Set problem A: In the DXA passage, swap "lab" for "laboratory" and give the part from "In: Statistics and" up to and including "are the data.".
Set problem B: In the DXA passage, how many subjects had their TBBMC measured by both operators?
Set problem C: Check each statement against the DXA passage: (i) Three operators were trained on the new machine. (ii) The new DXA machine was purchased by a research lab. (iii) Taking the measurements requires a highly skilled operator. Answer yes or no for each, quoting the words of the passage that decide it.

In: Statistics and Probability
Dual-energy X-ray absorptiometry (DXA) is a technique for measuring bone health. One of the most common measures is total body bone mineral content (TBBMC). A highly skilled operator is required to take the measurements. Recently, a new DXA machine was purchased by a research lab, and two operators were trained to take the measurements. TBBMC for eight subjects was measured by both operators. The units are grams (g). A comparison of the means for the two operators provides a check on the training they received and allows us to determine if one of the operators is producing measurements that are consistently higher than the other. Here are the data.
Subject | ||||||||
---|---|---|---|---|---|---|---|---|
Operator | 1 | 2 | 3 | 4 | 5 | 6 | 7 | 8 |
1 | 1.328 | 1.337 | 1.076 | 1.226 | 0.938 | 1.006 | 1.178 | 1.289 |
2 | 1.323 | 1.322 | 1.073 | 1.233 | 0.934 | 1.019 | 1.184 | 1.304 |
(a)

Dataset records:
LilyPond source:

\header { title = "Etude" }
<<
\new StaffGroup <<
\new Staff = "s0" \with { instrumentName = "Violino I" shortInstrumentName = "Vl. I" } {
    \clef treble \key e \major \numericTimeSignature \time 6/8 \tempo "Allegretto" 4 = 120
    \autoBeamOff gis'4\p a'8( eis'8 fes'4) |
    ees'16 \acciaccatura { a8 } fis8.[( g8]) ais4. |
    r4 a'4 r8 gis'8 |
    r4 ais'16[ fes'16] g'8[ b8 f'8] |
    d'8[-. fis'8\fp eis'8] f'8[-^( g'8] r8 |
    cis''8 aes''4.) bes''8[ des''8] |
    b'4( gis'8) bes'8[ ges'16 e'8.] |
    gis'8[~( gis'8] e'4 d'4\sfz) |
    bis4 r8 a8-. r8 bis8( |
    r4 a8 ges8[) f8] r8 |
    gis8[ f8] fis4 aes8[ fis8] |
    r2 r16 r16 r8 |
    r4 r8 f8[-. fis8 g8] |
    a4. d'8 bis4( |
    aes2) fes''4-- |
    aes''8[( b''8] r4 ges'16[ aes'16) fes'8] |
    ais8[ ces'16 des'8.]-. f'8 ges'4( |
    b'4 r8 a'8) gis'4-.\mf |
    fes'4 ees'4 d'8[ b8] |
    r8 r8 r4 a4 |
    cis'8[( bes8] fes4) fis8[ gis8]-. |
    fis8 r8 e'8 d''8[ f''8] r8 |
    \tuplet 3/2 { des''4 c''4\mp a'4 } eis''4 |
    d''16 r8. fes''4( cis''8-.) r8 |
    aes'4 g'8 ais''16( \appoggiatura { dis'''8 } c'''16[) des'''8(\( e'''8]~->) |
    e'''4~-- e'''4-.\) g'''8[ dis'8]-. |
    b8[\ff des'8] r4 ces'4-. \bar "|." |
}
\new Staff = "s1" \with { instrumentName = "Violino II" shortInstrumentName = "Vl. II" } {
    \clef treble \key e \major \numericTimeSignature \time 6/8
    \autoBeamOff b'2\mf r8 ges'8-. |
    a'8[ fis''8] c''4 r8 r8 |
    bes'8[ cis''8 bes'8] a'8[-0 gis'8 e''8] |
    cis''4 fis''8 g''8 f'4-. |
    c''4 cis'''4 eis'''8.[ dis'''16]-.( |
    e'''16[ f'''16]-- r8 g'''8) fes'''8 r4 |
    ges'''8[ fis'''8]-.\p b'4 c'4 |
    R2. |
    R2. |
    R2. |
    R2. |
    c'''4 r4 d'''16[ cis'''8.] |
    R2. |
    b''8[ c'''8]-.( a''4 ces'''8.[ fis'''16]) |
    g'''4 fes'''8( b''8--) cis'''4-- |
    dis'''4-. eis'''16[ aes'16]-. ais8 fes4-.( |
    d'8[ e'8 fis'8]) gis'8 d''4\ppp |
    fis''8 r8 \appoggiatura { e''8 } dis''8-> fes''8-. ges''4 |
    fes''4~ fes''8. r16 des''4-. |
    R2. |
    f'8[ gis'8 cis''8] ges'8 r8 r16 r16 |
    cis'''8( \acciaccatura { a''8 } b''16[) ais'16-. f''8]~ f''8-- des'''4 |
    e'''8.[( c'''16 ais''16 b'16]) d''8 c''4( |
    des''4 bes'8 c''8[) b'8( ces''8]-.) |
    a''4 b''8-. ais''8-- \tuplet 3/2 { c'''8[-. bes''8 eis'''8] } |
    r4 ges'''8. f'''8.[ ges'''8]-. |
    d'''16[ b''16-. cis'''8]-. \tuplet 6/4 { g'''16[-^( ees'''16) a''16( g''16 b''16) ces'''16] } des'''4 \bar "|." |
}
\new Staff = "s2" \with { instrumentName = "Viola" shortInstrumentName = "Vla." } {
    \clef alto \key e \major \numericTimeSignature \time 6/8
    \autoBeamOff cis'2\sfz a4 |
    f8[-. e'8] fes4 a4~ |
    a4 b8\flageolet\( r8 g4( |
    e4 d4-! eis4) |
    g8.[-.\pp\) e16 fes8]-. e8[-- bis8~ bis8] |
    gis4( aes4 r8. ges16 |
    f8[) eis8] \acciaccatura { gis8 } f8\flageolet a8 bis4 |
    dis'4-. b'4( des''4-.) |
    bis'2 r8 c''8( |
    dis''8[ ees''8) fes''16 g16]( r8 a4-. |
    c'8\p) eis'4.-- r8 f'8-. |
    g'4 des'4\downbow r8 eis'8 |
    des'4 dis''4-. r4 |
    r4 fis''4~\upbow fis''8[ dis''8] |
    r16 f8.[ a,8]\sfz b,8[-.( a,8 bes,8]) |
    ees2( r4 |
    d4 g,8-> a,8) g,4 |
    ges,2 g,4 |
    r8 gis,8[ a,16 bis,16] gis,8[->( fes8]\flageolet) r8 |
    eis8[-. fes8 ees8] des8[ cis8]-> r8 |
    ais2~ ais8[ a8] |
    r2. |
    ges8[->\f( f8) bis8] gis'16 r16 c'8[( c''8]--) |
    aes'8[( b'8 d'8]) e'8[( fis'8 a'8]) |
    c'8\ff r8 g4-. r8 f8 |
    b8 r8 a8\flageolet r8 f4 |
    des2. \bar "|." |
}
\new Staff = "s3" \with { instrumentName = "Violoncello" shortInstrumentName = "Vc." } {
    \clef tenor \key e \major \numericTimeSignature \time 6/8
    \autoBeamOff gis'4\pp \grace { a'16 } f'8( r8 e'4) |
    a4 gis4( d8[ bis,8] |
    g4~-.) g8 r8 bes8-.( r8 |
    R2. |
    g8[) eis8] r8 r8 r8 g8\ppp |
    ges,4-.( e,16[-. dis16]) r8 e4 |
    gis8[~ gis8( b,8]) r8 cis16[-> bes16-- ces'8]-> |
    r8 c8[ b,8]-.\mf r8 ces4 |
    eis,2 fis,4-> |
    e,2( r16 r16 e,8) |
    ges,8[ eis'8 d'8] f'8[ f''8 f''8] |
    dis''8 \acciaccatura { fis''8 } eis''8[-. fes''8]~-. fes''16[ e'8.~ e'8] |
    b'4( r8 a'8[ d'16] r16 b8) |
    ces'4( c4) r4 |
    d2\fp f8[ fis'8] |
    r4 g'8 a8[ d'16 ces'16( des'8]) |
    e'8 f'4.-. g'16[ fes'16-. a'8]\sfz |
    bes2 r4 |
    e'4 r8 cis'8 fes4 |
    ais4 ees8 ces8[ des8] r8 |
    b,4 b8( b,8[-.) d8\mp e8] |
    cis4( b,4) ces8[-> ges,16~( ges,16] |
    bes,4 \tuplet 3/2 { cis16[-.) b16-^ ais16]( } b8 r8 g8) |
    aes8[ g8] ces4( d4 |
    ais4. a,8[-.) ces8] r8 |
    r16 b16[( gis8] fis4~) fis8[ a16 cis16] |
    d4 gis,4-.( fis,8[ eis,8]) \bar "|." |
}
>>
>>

Exercise output A:
In: Statistics and Probability
Dual-energy X-ray absorptiometry (DXA) is a technique for measuring bone health. One of the most common measures is total body bone mineral content (TBBMC). A highly skilled operator is required to take the measurements. Recently, a new DXA machine was purchased by a research laboratory, and two operators were trained to take the measurements. TBBMC for eight subjects was measured by both operators. The units are grams (g). A comparison of the means for the two operators provides a check on the training they received and allows us to determine if one of the operators is producing measurements that are consistently higher than the other. Here are the data.

Exercise output B: Eight subjects.

Exercise output C:
(i) No: "two operators were trained to take the measurements"
(ii) Yes: "a new DXA machine was purchased by a research lab"
(iii) Yes: "A highly skilled operator is required to take the measurements."